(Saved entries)
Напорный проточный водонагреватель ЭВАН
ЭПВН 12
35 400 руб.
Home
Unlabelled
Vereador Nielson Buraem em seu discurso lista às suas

---

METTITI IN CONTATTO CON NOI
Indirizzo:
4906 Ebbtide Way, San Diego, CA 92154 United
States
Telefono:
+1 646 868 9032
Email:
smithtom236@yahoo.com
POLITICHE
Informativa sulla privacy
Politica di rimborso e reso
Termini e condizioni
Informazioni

__Exercise requirements__
Reproduce only the lines above spanning from the line containing "Напорный проточный водонагреватель ЭВАН" through the line containing "Vereador Nielson Buraem", word for word.

__Result of this task__
Напорный проточный водонагреватель ЭВАН
ЭПВН 12
35 400 руб.
Home
Unlabelled
Vereador Nielson Buraem em seu discurso lista às suas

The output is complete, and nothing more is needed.